While preparing to apply the initial oil finish on the top yesterday, I got to thinking about how to smooth the surface. I didn’t want the ultra-smooth finish from a handplane because it might cause work to slip around.
Then I remembered how most people smooth stuff: sandpaper. Hey, I happened to have a bit of that, so I lightly hand-sanded with 360, then 600 grit paper. The effect was just what I wanted: a top that’s smooth, but not slick.
Finally, it was time to apply the oil. Looking at the surface made me glad that they had the beech top in stock.
A photo like this doesn’t do justice to how nice this wood looks. The reddish board is the classic steamed beech color. It got me thinking of why I wanted to take up woodworking in the first place. So I feel all encouraged. And stuff.
To bore the dog holes, I picked up a 3/4″ auger bit–new, unfortunately. There were two in stock, and one looked just my 3/8″ bit from the factory: cutting edges that look like sofas. The other one was a little better, so I bought that one and didn’t even bother to try it until I had touched it up with the auger bit file. It seems to work fine, though of course, it requires a lot more muscle to put a hole through wood than the smaller bit.
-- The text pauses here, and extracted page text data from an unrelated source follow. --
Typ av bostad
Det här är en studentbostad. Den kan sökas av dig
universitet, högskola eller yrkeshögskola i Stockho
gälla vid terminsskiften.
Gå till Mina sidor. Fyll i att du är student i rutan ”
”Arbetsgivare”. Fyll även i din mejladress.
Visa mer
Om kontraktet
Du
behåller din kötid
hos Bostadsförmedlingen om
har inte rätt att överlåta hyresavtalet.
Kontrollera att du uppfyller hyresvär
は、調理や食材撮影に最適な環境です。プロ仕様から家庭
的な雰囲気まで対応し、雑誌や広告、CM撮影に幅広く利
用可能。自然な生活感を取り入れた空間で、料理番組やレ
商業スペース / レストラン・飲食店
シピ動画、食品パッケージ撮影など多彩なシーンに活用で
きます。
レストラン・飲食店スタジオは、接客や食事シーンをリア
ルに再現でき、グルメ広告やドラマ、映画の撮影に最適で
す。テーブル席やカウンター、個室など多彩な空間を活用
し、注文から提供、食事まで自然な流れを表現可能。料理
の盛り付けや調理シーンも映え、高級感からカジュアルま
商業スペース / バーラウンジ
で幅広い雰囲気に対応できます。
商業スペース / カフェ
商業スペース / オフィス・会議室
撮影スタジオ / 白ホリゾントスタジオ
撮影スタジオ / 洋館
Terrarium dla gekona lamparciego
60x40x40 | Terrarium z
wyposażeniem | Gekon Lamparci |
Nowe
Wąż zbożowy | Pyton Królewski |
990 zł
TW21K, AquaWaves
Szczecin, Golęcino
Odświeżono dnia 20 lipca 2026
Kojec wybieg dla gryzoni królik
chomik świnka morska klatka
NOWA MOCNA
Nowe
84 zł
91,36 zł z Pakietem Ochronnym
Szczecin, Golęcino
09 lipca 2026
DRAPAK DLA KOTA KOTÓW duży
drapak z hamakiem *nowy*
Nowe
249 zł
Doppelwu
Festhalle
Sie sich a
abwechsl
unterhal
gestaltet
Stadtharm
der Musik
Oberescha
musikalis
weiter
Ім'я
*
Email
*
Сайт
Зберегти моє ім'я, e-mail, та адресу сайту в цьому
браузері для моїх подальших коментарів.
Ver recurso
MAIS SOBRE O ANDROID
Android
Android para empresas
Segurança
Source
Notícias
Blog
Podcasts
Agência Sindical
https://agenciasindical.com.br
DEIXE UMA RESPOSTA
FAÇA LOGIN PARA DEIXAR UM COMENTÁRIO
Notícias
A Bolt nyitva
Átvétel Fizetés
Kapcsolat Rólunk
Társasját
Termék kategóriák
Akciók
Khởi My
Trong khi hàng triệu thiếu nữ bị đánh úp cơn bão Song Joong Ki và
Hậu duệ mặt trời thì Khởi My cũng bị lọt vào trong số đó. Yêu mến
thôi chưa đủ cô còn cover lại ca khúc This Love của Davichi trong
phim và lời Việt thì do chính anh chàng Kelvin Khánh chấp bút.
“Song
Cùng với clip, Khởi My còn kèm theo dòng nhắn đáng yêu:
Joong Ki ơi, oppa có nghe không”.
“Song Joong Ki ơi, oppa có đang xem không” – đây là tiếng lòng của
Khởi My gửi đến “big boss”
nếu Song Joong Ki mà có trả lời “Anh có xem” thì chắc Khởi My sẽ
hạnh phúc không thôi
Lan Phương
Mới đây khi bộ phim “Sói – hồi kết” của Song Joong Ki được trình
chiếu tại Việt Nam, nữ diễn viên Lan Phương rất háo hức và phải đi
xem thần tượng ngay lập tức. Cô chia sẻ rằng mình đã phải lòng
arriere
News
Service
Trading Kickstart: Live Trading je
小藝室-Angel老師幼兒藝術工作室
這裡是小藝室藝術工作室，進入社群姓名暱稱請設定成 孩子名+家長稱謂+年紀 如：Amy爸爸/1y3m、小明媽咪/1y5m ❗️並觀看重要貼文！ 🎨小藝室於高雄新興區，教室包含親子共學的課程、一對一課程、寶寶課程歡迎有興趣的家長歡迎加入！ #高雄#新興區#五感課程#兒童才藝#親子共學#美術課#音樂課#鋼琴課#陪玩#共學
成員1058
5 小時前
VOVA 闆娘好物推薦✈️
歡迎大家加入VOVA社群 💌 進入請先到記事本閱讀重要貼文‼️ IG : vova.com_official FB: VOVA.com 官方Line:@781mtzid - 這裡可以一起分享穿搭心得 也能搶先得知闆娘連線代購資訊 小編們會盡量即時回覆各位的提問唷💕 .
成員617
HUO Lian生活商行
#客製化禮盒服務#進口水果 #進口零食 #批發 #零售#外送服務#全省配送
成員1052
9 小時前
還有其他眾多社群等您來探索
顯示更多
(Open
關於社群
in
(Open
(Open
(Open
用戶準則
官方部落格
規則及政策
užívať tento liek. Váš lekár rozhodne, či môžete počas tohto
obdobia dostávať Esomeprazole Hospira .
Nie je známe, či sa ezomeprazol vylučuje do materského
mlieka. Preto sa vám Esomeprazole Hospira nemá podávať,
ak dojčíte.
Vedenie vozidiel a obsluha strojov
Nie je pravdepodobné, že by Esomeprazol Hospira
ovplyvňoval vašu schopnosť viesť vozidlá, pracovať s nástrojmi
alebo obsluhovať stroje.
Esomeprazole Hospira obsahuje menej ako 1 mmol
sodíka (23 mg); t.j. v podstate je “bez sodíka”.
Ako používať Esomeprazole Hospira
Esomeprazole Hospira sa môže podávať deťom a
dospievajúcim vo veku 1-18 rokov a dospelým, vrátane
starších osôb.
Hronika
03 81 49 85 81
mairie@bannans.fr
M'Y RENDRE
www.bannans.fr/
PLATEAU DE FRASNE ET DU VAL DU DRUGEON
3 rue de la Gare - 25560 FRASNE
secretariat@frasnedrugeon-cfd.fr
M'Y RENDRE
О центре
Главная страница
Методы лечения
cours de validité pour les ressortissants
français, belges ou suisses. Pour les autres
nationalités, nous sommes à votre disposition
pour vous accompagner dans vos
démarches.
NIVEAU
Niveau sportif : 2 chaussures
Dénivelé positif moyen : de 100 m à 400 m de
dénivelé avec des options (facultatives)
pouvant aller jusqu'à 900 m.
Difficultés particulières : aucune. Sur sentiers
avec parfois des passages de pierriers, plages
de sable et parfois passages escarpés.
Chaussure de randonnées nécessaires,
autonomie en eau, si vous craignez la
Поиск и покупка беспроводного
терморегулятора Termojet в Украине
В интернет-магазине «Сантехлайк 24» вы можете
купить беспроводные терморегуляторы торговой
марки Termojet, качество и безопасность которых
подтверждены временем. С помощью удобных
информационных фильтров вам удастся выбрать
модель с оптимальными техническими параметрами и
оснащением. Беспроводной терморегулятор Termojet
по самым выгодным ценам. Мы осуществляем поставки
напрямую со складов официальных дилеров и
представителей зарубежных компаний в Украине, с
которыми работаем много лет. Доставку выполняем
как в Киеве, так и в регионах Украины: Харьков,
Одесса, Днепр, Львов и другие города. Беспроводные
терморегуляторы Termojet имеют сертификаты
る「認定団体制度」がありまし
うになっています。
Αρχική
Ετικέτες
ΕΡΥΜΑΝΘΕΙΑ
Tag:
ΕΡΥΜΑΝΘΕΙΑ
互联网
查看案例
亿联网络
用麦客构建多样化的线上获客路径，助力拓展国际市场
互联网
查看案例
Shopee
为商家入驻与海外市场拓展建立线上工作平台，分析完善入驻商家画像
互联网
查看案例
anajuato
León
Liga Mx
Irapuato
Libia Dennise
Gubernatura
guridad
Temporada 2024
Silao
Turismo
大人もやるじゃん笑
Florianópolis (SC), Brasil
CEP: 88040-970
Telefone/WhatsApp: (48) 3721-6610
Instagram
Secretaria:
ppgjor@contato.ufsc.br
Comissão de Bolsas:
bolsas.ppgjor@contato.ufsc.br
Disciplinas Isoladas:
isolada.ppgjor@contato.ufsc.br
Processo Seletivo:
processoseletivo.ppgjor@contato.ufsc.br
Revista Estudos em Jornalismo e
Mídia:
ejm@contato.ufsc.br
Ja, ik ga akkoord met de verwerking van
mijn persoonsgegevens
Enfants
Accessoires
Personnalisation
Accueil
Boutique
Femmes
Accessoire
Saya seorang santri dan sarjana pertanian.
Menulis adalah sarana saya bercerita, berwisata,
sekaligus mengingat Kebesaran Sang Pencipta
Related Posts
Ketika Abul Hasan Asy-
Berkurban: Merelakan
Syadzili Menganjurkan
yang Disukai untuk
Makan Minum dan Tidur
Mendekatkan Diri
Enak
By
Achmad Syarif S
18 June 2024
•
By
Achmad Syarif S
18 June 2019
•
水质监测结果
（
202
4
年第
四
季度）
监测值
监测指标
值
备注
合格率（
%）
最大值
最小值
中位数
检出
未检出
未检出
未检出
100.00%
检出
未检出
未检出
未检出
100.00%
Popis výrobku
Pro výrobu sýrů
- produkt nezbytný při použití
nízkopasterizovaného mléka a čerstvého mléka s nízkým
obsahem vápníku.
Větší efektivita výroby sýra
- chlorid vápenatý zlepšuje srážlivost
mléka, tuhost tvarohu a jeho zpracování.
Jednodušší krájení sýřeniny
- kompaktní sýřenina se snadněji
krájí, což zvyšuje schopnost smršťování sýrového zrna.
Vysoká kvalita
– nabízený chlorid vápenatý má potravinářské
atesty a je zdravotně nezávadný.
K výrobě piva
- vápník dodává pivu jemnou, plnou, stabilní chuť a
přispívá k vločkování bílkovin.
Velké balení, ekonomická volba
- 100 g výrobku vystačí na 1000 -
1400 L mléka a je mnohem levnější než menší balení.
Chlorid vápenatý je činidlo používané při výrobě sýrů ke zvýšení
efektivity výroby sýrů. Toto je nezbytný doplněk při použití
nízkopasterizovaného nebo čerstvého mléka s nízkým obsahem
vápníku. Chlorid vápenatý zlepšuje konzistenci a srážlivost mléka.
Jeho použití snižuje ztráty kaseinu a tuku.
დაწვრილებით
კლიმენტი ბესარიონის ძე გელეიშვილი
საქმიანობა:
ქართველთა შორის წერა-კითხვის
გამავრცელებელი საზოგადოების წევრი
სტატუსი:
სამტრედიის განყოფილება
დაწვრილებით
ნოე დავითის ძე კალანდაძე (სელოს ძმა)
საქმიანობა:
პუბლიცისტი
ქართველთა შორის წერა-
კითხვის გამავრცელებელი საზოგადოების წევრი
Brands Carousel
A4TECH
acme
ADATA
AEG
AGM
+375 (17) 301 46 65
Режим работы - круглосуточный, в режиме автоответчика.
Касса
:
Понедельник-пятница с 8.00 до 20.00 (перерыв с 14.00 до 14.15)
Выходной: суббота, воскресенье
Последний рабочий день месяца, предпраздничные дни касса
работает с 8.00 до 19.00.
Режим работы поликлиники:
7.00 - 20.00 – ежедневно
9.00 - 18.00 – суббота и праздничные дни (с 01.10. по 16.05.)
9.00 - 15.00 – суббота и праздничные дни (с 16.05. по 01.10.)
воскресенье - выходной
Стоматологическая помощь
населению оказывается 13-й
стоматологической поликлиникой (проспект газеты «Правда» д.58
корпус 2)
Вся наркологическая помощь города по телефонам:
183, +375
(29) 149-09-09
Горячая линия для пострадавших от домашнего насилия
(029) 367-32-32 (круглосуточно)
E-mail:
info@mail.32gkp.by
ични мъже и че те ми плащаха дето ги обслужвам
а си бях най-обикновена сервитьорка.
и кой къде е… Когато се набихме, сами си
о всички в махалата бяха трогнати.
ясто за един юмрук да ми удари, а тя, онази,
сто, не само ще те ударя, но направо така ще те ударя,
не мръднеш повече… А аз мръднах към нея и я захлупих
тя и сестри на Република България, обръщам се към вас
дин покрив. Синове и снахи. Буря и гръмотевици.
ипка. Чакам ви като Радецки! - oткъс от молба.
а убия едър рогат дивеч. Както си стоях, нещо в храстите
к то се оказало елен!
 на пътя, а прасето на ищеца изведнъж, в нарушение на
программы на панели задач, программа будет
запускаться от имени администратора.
Incidentally, this test hole (done in a Douglas Fir 2×4) was the first time I used my new bench. I clamped the board to the top, letting part of it overhang.
My improvised Workmate® dogs from several months ago will work for my new workbench, because they are made from 3/4″ dowels. However, I want to cut faces in them for a slightly better grip. Also, several of them may not be optimally long, but that’s no big deal. I still have lots of the dowel stock left.